By Amanda Geer, AJN administrative coordinator
Tuesday night’s season two premier episode of HawthoRNe was a good example of doing what you can with limited resources. After the closing of Richmond Trinity hospital and the relocation of the nursing staff to James River Hospital, the only hospital left open in the area, former Richmond Trinity chief nursing officer (CNO) Christina Hawthorne (played by Jada Pinkett Smith) is offered the nursing director role at James River. After just one visit to the hospital, she’s left with no choice but to take on the new role—for the patients’ sake as well as that of her old Richmond Trinity nursing staff.
With James River Hospital facing possible shutdown because of its below average patient care, Hawthorne is expected to improve the quality of care of the hospital in just three months. Challenges arise left and right: on her first visit to the hospital, she discovers problems ranging from a locked crash cart (one was stolen in the past) to excessively long waiting room times (a patient with severe abdominal pains waits over five hours before being seen) to the hospital’s very own CNO leaving a dead patient in a patient room disguised as a living patient because there isn’t any available space in the morgue.

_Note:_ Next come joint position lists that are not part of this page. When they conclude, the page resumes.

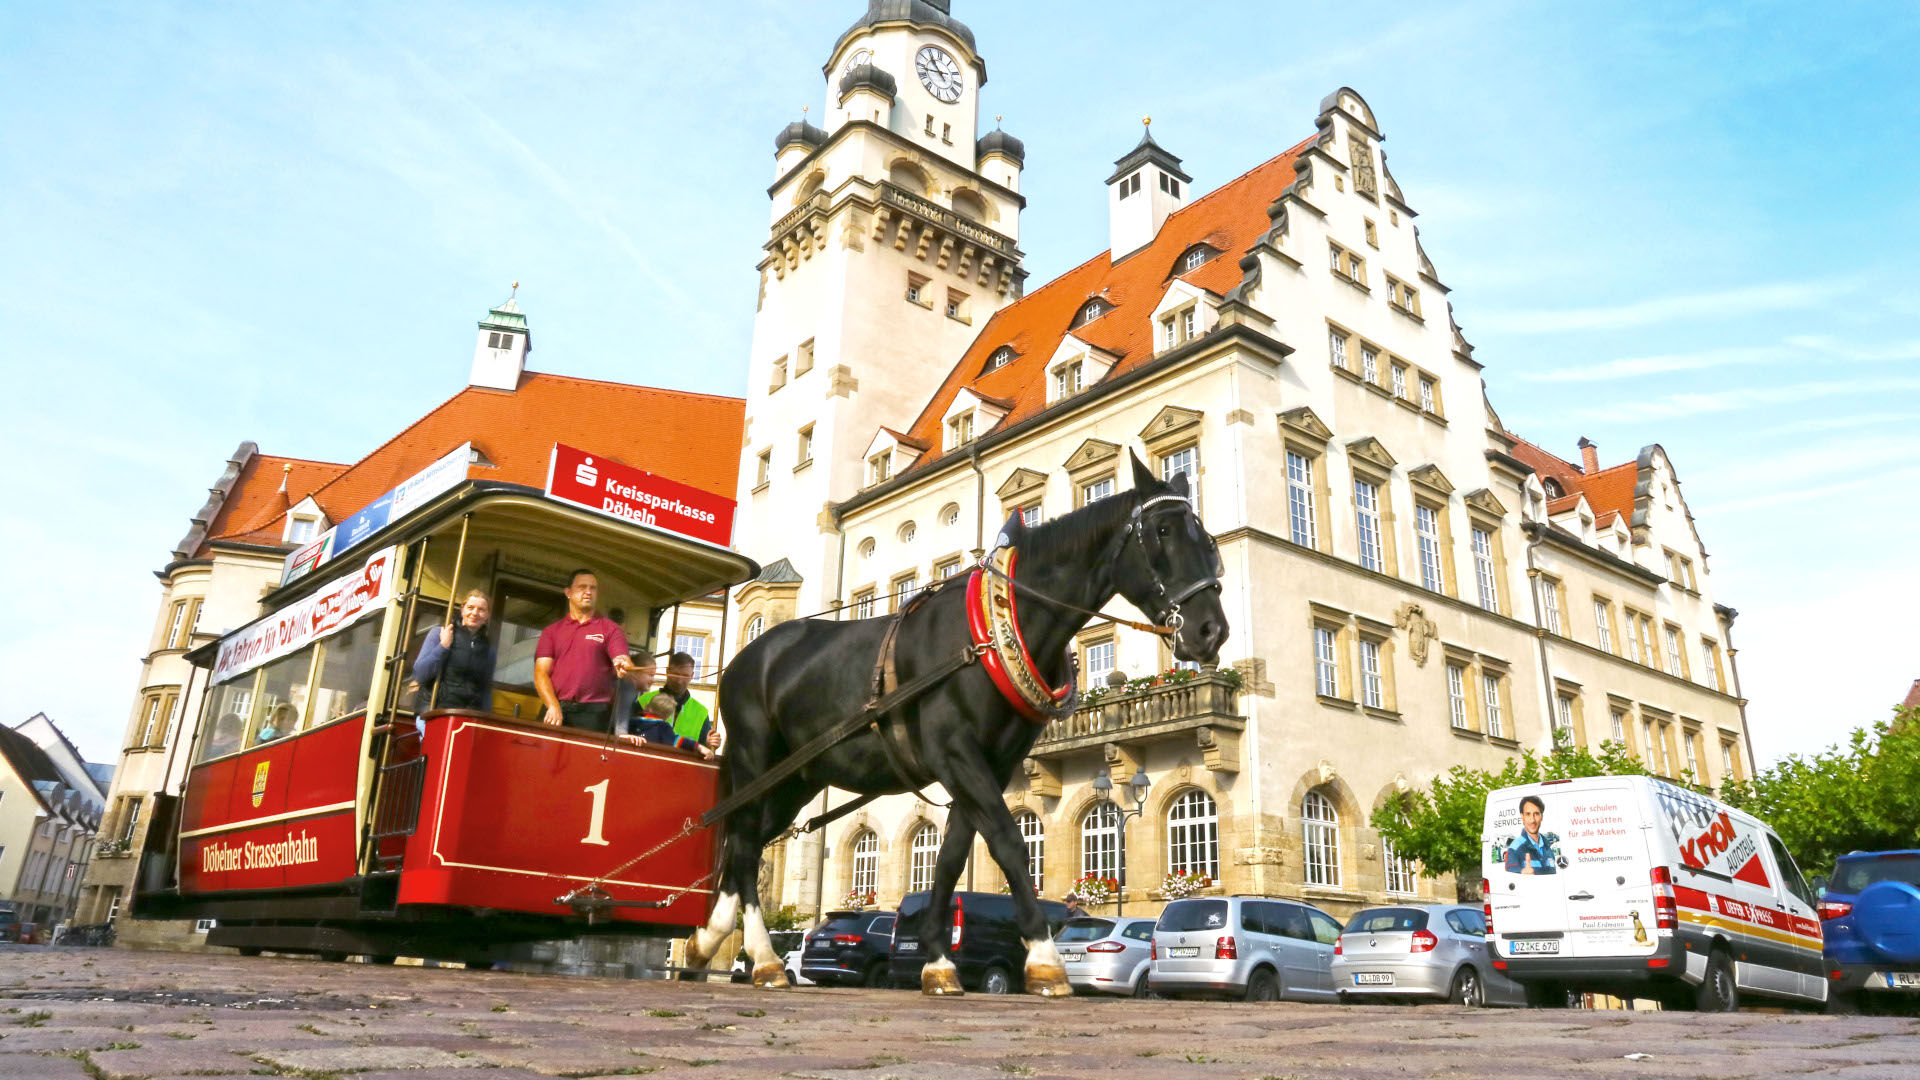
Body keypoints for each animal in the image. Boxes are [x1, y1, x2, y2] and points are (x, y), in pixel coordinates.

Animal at [695, 451, 1228, 991]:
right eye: (1162, 530)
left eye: (1206, 538)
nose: (1212, 630)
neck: (991, 634)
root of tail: (748, 656)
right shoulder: (957, 755)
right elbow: (1008, 842)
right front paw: (1044, 956)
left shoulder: (989, 765)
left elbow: (952, 856)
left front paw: (936, 959)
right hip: (756, 760)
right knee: (744, 842)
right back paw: (761, 956)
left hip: (799, 778)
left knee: (746, 840)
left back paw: (710, 937)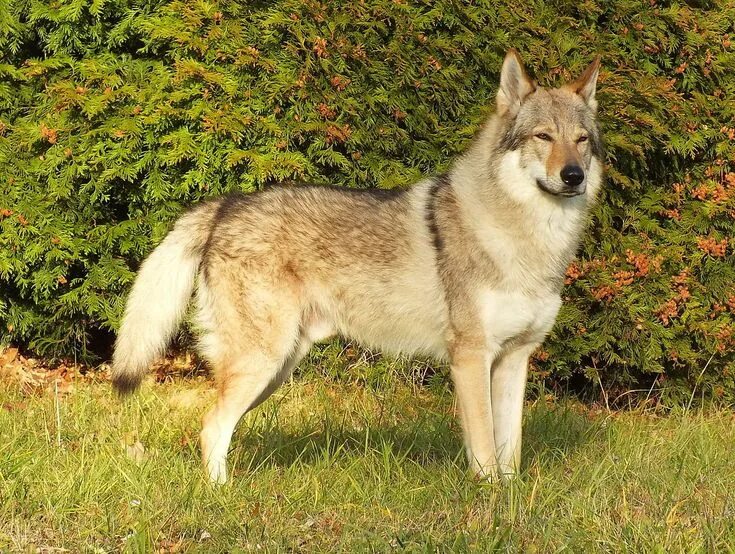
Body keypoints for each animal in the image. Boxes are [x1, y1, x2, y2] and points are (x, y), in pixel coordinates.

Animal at [110, 51, 604, 484]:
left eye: (581, 140)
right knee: (212, 426)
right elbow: (483, 450)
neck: (528, 240)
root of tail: (226, 205)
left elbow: (510, 452)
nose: (574, 176)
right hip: (262, 364)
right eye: (543, 137)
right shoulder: (470, 358)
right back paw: (222, 495)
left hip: (275, 370)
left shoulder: (514, 359)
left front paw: (511, 498)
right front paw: (488, 501)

Clearly this hospital is in need of a major reorganization. At moments I was reluctant to believe there really are hospitals that are forced to function with such poor working conditions. Do such places exist? Have you worked in them? Does Nurse Hawthorne have a chance?
do they exist, yes!!! I have served pts their lunches while killing the cockroaches crawling on the walls(yet the state inspectors find nothing), I have had to wash dirty linens by hand b/c housekeeping is too far behind and just can’t wash linens for pt care, I have worked with CNAs who are on their 3rd shift in a row b/c someone called in and the nurse “won’t do that work” and no one else is available, I’ve had nurses tell me just to write it down ‘even though we won’t do it, but it looks good on paper’, I have gone and got the mop b/c a pt urinated in the floor but the nurse wouldn’t clean it up b/c it was urine (yet was an obvious fall and cleanliness issue). YES they exist, and as long as the industry lets it happen, they will continue to exist.